Tuesday, June 17, 2008

Becta and the Open Source Community: One Step Forward and Two Steps Back

It is a little difficult to feel confident about one's understanding of government grantmaking in foreign countries, but I think the UK K-12 open source community is justifiably chuffed (guess I have my British slang wrong) upset about Becta's awarding of a £270,000 contract to develop an open source community portal to a company with no substantial open source experience. The Register and ITPro have details.

I think part of the problem here is that it is easy for people to still think of open source as "new" in a way that is no longer valid. Even leaving aside the longer history of GNU, there is a solid decade of serious work behind us now in the K-12 open source community -- things were well underway before I started poking around -- and it is a community with low real barriers to entry. The software's free! We're giving it away! Open source writ large is one of the biggest, most inclusive collaborative projects in the history of mankind.

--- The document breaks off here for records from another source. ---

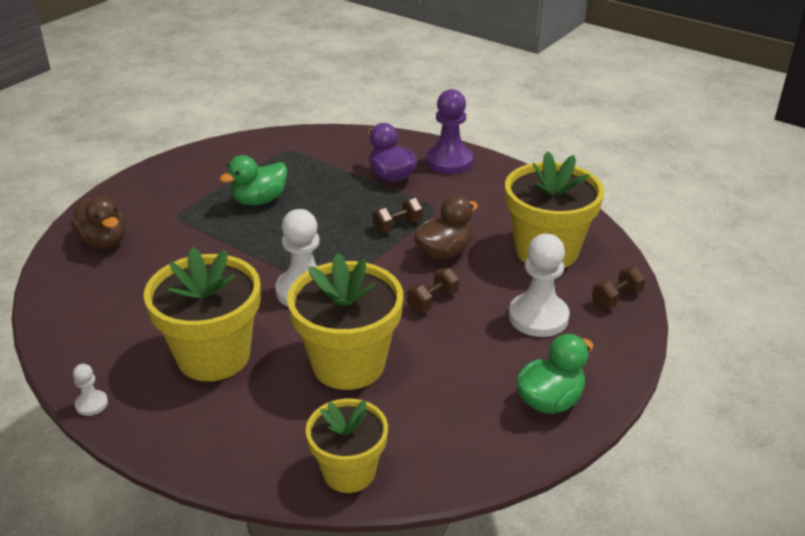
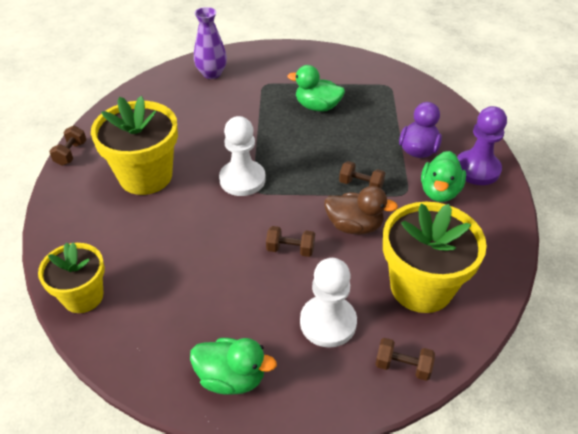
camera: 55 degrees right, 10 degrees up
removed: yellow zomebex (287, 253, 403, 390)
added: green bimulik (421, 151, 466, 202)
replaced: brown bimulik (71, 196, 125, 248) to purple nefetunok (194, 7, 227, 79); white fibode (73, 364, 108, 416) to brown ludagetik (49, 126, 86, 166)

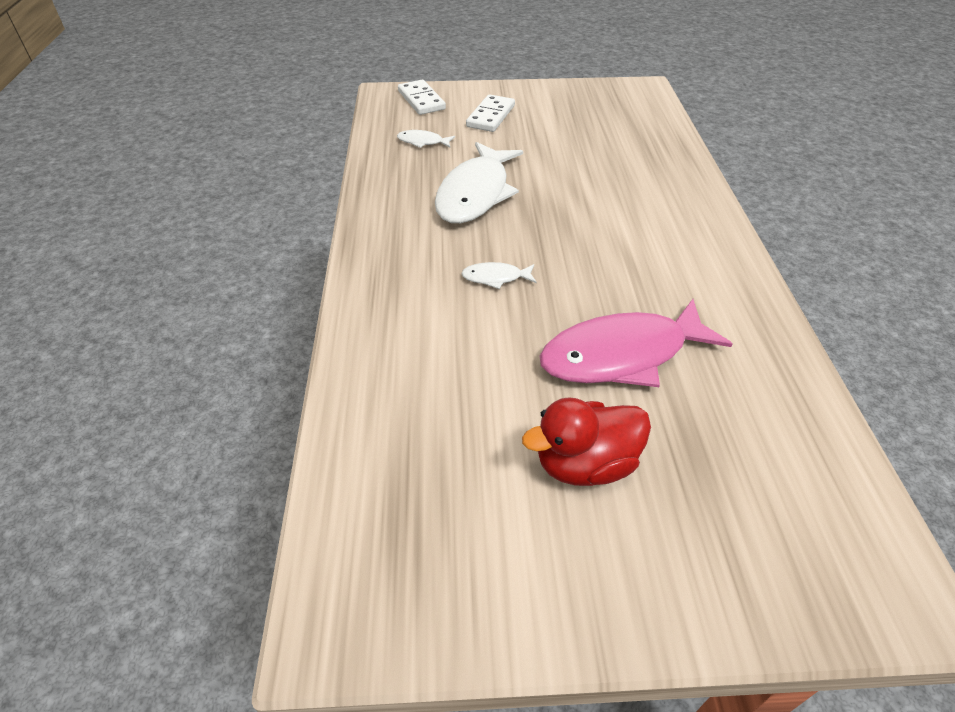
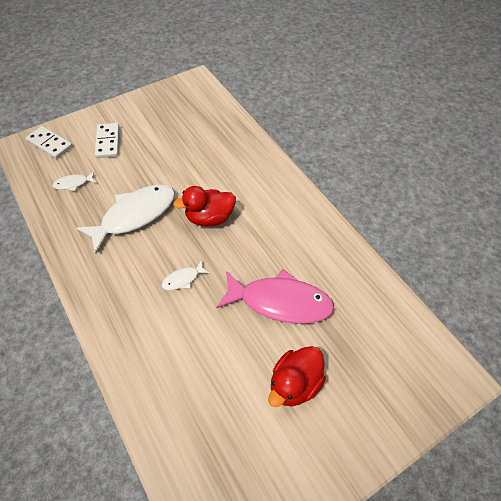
camera: 30 degrees left, 10 degrees up
added: red bimulik (173, 186, 236, 226)
turned: white zisefel (435, 142, 523, 223) = (76, 184, 175, 254) 120 degrees counterclockwise; pink zisefel (539, 299, 732, 387) = (216, 269, 335, 324) 120 degrees counterclockwise

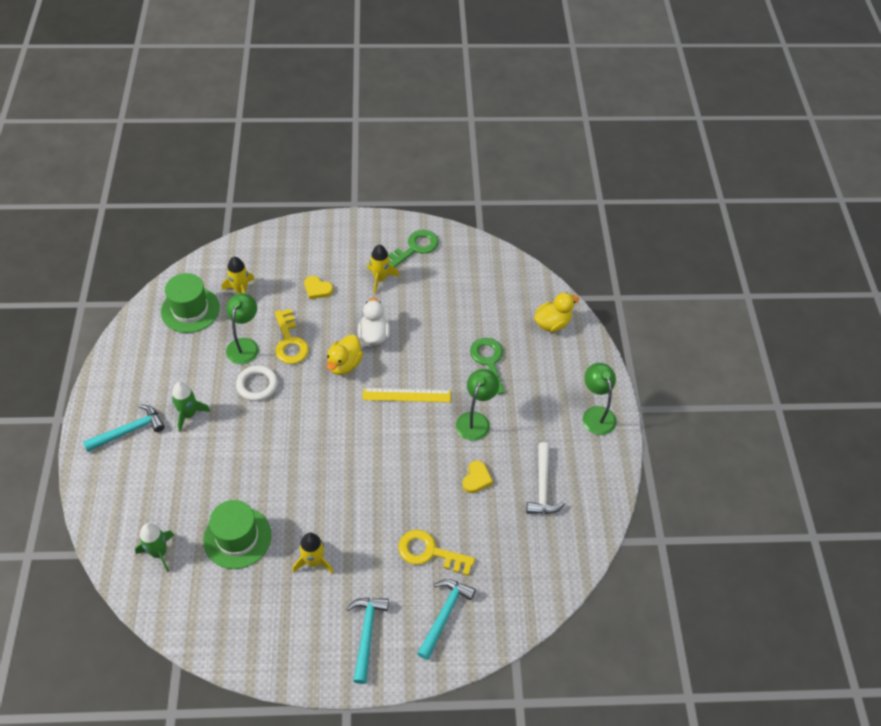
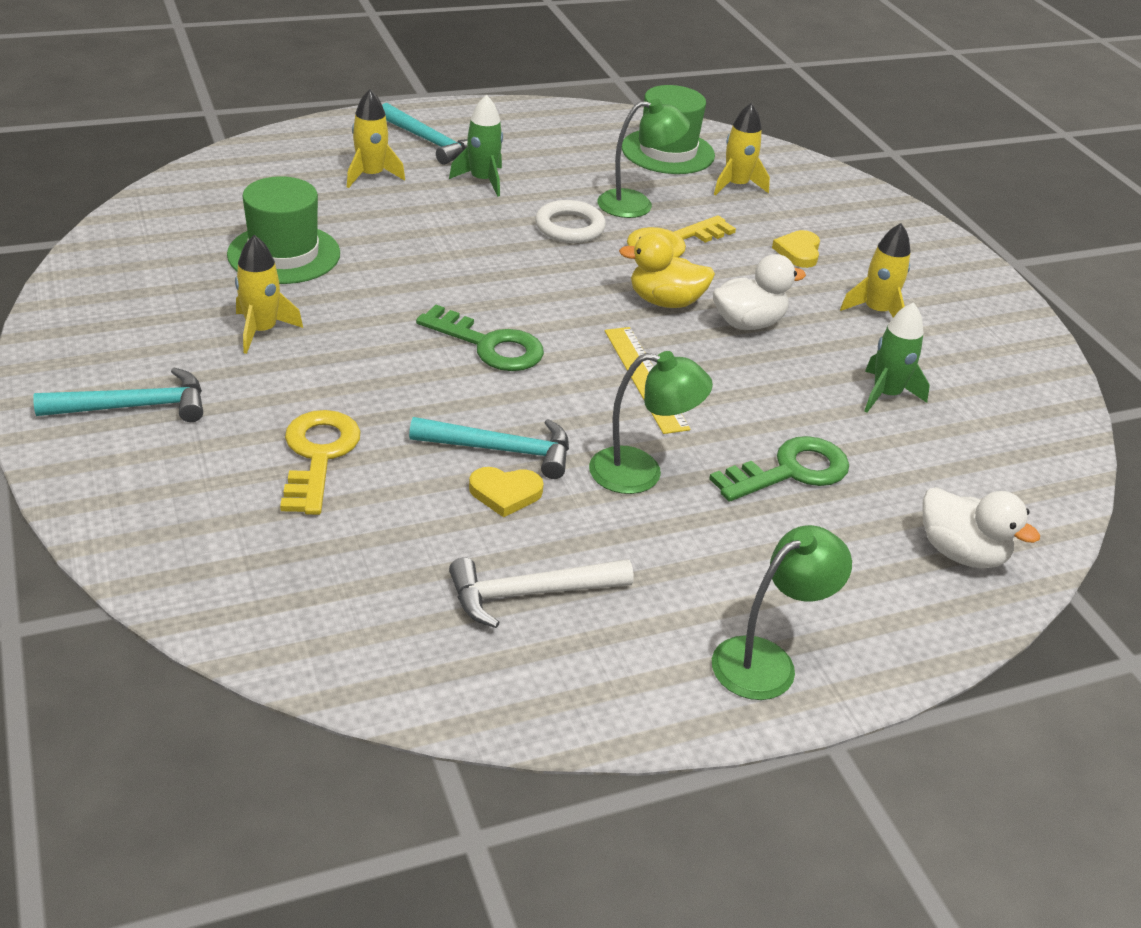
camera: 70 degrees right, 15 degrees down
added: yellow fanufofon (347, 89, 405, 188)
moved: green fanufofon (135, 523, 174, 572) to (864, 302, 930, 413); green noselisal (388, 230, 439, 267) to (416, 305, 544, 371); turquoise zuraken (417, 579, 476, 660) to (409, 417, 569, 479)
recoloured: yellow bimulik (534, 293, 579, 332) to white bimulik (922, 487, 1040, 569)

So in 2008, if you're involved in educational technology and not a part of the open source community, well, you've chosen to not be a part of that community, and to not support our goals, for a long time. Will you still be accepted into that community? Sure. Do you have the authority to lead it? No.

3 comments:

Bdidi said...

Chuffed?

Tom Hoffman said...

Just trying to use some British slang in my post about UK open source politics. Hopefully I got it right.

Bdidi said...

Err, unless you were being ironic, I'd say not. Chuffed means pleased or happy. The only ones chuffed about Becta's decision are AlphaPlus and whoever it was at Becta who advocated them.